[Human pose keypoint data]
*** Begin section ***

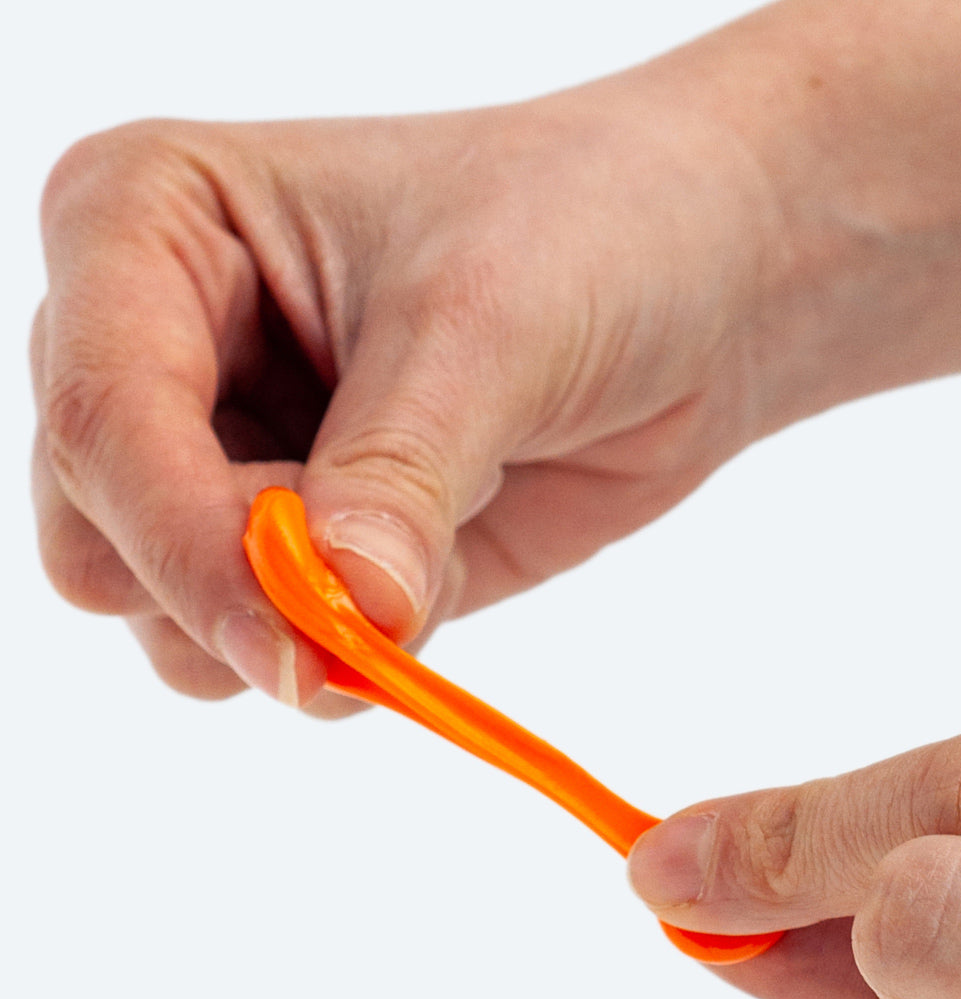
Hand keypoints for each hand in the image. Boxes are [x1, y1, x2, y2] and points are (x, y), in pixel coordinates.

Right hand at [30, 72, 775, 710]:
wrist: (699, 282)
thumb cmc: (594, 226)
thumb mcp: (488, 324)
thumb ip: (397, 478)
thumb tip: (342, 617)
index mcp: (149, 225)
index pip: (102, 414)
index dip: (183, 541)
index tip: (296, 632)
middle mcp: (159, 351)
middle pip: (100, 539)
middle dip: (227, 595)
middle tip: (368, 593)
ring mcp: (224, 457)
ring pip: (169, 616)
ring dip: (294, 631)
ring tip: (429, 545)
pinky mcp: (299, 545)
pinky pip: (270, 648)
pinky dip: (352, 647)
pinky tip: (439, 563)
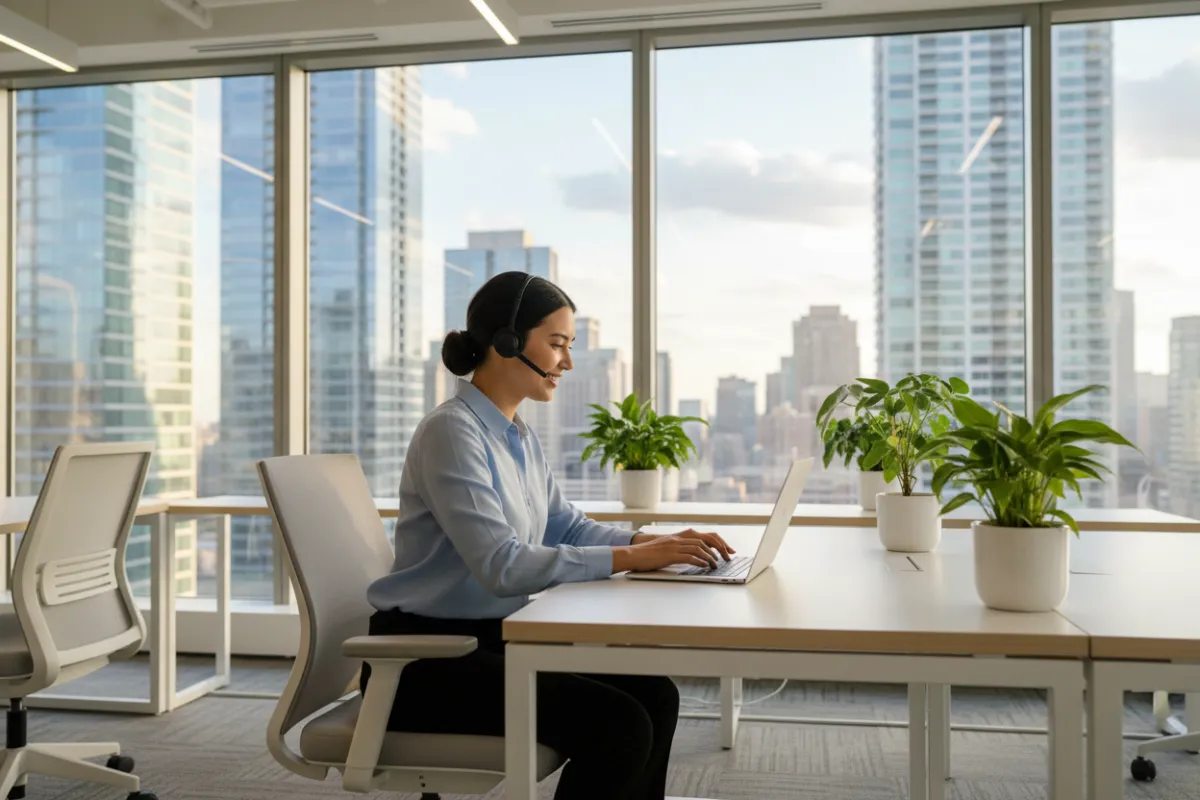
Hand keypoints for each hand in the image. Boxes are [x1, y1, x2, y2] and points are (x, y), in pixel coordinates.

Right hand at [614, 530, 735, 573]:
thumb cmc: (649, 554)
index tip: (728, 550)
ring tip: (715, 564)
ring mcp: (674, 545)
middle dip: (719, 549)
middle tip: (727, 557)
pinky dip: (700, 561)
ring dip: (710, 557)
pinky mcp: (670, 555)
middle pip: (705, 540)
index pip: (704, 535)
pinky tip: (704, 566)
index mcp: (678, 536)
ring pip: (699, 548)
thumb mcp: (666, 548)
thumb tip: (695, 557)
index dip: (718, 542)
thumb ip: (679, 549)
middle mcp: (678, 538)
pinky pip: (689, 557)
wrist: (634, 555)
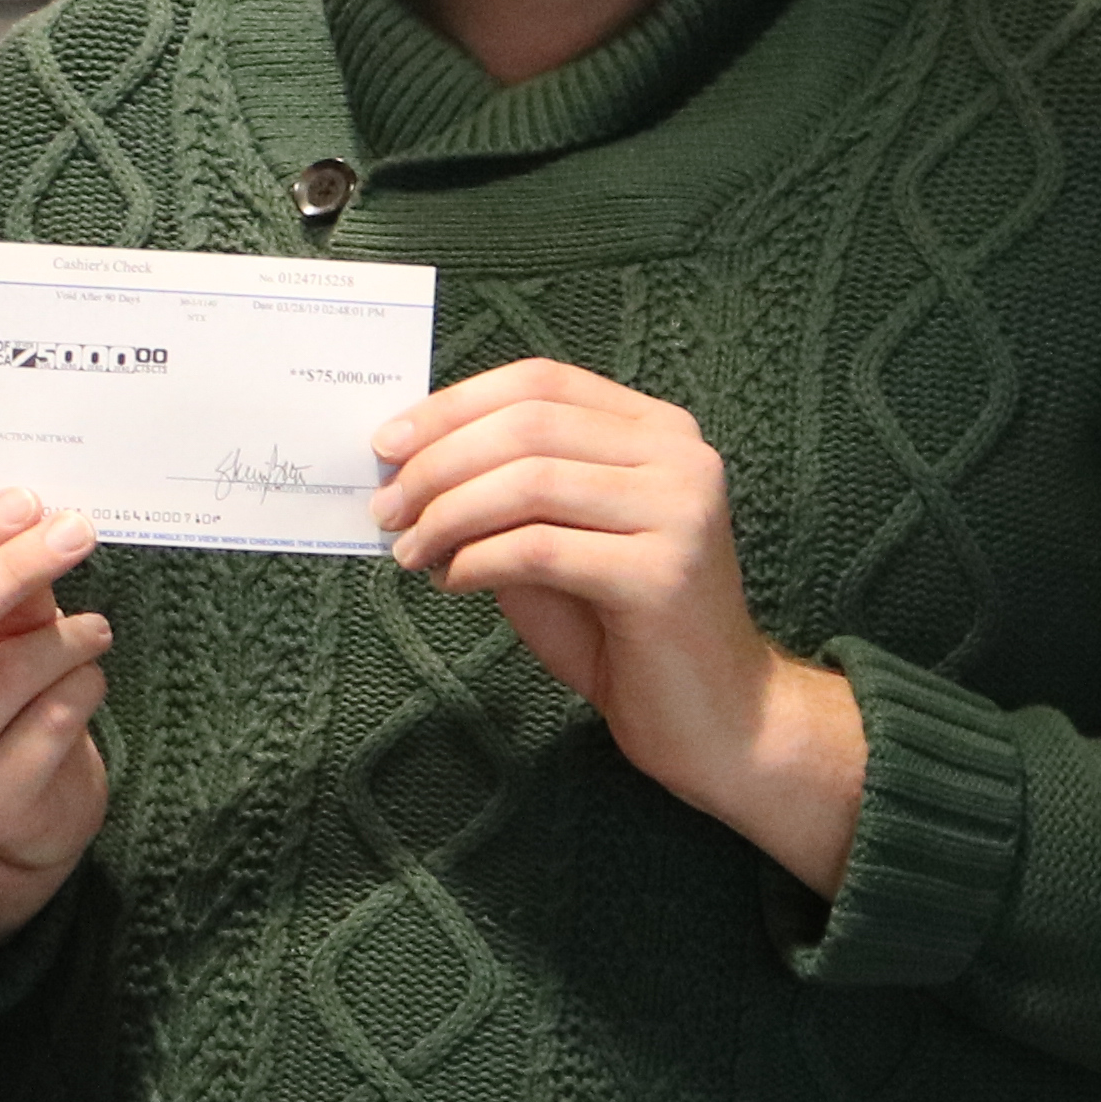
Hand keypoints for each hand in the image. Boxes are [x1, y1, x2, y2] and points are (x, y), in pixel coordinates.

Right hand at [0, 488, 112, 954]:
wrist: (13, 811)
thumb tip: (36, 524)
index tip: (24, 502)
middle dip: (12, 568)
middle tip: (75, 531)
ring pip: (6, 672)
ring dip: (69, 635)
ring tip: (96, 630)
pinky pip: (54, 718)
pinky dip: (86, 684)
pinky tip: (87, 681)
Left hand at [369, 362, 861, 889]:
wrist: (715, 719)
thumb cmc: (623, 630)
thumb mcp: (557, 542)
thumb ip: (504, 495)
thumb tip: (408, 466)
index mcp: (658, 431)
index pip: (541, 382)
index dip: (454, 406)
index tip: (388, 443)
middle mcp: (680, 458)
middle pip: (530, 425)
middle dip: (438, 462)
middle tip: (385, 507)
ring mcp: (680, 512)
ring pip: (530, 482)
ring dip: (449, 515)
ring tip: (409, 552)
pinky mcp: (664, 575)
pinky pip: (540, 548)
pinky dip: (478, 561)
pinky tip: (452, 583)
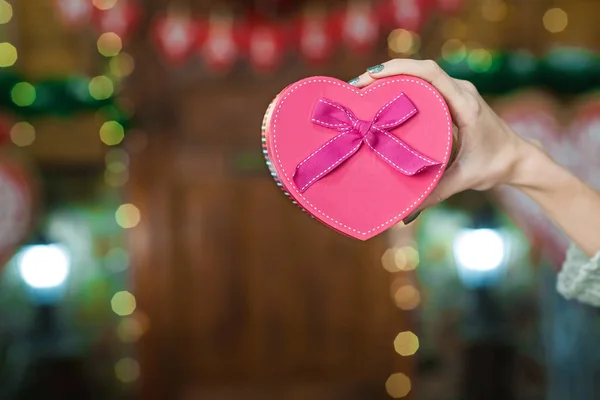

*** End section ***

→ **Activity**: Pictures aside, reproduce every record exactly as it stands.

→ **Answer section**:
Hand keypoints for each hand in the image. Boxes are [x1, y1, x2, y2] and points are (x, y), in pixel coordinates.

Right hand at [30, 72, 775, 710]:
wrist: (699, 282)
thumb cmc: (594, 226)
thumb mcp: (488, 324)
thumb ip: (397, 478)
thumb tip: (342, 617)
index mcp: (149, 225)
index pip: (102, 414)
index dip: (183, 541)
index tip: (296, 632)
middle mcp: (159, 351)
middle pip: (100, 539)
middle dip: (227, 595)
middle tip: (368, 593)
ring mcp: (224, 457)
ring pip: (169, 616)
ring dip: (294, 631)
ring tip: (429, 545)
pinky mcp: (299, 545)
pinky pip: (270, 648)
pinky dip: (352, 647)
pinky tip: (439, 563)
Hand keypoints for each hand in the image. Boxes are [x1, y1, x2, y2] and points are (x, y), in pixel coordinates.

Right hand at [614, 530, 735, 573]:
thumb cmc: (649, 554)
index tip: (728, 550)
ring tip: (715, 564)
ring mcp: (674, 545)
middle dip: (719, 549)
middle tip: (727, 557)
pinky dip: (700, 561)
ring dip: (710, 557)
pinky mcp: (670, 555)
middle pip: (705, 540)
index pip: (704, 535)
pinky tip: (704, 566)
index mcp: (678, 536)
ring pip: (699, 548)
thumb mcp: (666, 548)
thumb tip: (695, 557)
index dip: (718, 542)
thumb ip: (679, 549)
middle mcp: (678, 538)
pinky pip: (689, 557)
wrist: (634, 555)
Hand keypoints for each hand in the image. Boxes are [x1, y1, x2, y2] and points are (x, y), in pixel coordinates.

Right hand at [0, 488, 112, 954]:
wrist: (13, 811)
thumb tip: (36, 524)
index tip: (24, 502)
middle dip: (12, 568)
middle tip: (75, 531)
ring pip: (6, 672)
ring dip: (69, 635)
ring tip: (96, 630)
pinky pip: (54, 718)
pinky dip: (86, 684)
pinky tip: (87, 681)
Left hand at [369, 362, 861, 889]:
wrist: (715, 719)
thumb cmc: (623, 630)
thumb mcp: (557, 542)
thumb ip: (504, 495)
thumb tip: (408, 466)
index mcp: (658, 431)
index pip: (541, 382)
index dip: (454, 406)
index tip: (388, 443)
middle mcp: (680, 458)
middle pip: (530, 425)
middle dip: (438, 462)
middle tip: (385, 507)
ring mcp: (680, 512)
ring pip: (530, 482)
ring dip: (449, 515)
ring tip: (409, 552)
pinky mcp: (664, 575)
pinky pip: (540, 548)
pinky dip: (478, 561)
pinky tip: (452, 583)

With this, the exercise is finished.